Я закрываю за нами дверь и стремительно направляюсь к своему креслу, пока Катя неуверенно переминается с ноги на ногу.
— Леш, — начинает, заикаясь. Сейчас она совсем не похожа на роковую обольстительницу. Скорее, на ощипанную курицу. — У меня контракт прерывается из-за того, что шеф уходит. Что мне делать?
— Уходить вслед за ним.
— Что!? Но… Как это?
— Вот так. Трудовые контракты личных помощников и секретарей привязаны к контрактам их непосредственных руководителей. Закончился контракт Селезнева — закончился и твой.
— Леша, но неужели в компании не найдется для меня никакого места…
— Какого, Кать? — повышаю голос. — Давай начистоту.

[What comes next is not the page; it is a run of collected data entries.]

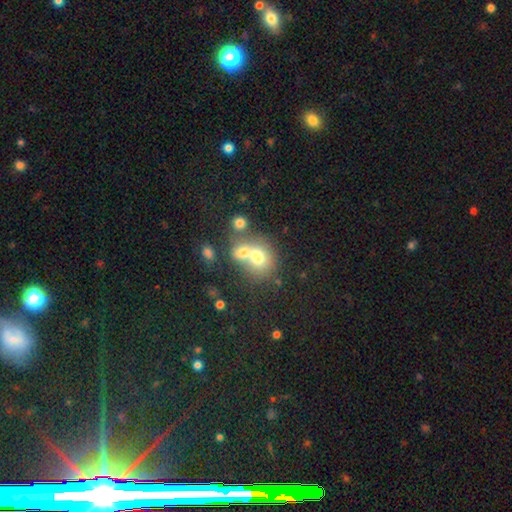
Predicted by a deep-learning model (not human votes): The model was most divided on "how rounded": round: 64%, in between: 35%, cigar-shaped: 1%. More confident: smooth or featured — smooth (66%); merging — merger (60%).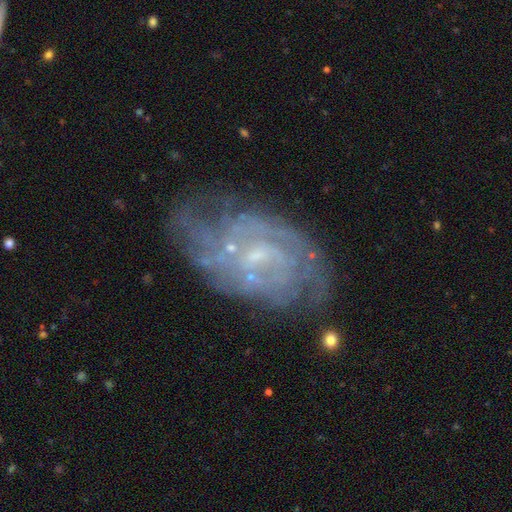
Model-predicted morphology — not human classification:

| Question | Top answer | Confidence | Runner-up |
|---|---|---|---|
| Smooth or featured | featured or disk | 79% | smooth (12%) |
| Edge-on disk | no | 96% | yes (4%) |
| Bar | no | 47% | weak (44%) |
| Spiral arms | yes | 83% | no (17%) |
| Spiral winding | tight | 54% | medium (33%) |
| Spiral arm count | can't tell | 49% | 2 (18%) |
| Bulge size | small | 68% | none (16%) |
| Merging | none | 58% | minor disturbance (22%) |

Образование у тебя очень посредственное, английский ты не знаешь. Максимум, на что ты способна, — это перекладывать бумажки из папки в папку и делать кофе. Компания в твоих услугах больше не нуждается.
— Но… Я думала… Мы…
— Нет никаких «мы», — резко ее обрываю. — Я к тебе первый в трусы не лез. Я вообще не понимаю, на что ты надеялась, когда раздвигала передо мной ноги. На повышение зарплаты? На повышение в должности? Ты очень наивная, Катя, для своих 27 лет.
Она вспыхивает, как спичка. Из испуганного и заикающегося барашка моментально превращается в стерву.
— Ах вот как ты заговорил, — вздергивает подбородок. — Не лез ко мне в трусы? А ты попробуй доказать это. Я подам на тебя в суд! Я обвиню тебя в харассменте! В сексуальных домогательствах на рабочем месте! Я скажу, что ты меня изнасиловал!!! — на последней фразе она визжит, как свинья на забое.
Господи Иисусе.
Этот день нужно просто пережить.
— Давай, — абсолютно спокойно отвечаю. — Вперед и с песней. Встретимся в суде.
Ожидавшая, что сможет запугать меня шантажом Катя, покрывается пунцовыми пятнами.
— Чего стоишь? — тороплю ее. — Давай, беги в полицию, в суд. Можешь еще удариться лицом о что-нибудь и сказать, что это я тебя избил.
— Но… — шепчет, — у меня ребенок…
Ну конечно, сейчас начнется. Ребенок, больная мама, три кредита…
— Пошла вон, — устало произношу.
Катя очень медленно разворачивается, как будто одеревенела, и плетется к выходу. Как только за ней закрывается дверь, я падаю лбом на стол.
Это день нужно просто пережить…
Мама обязательно остынет, а Катя уберется из компании и из моей жизни.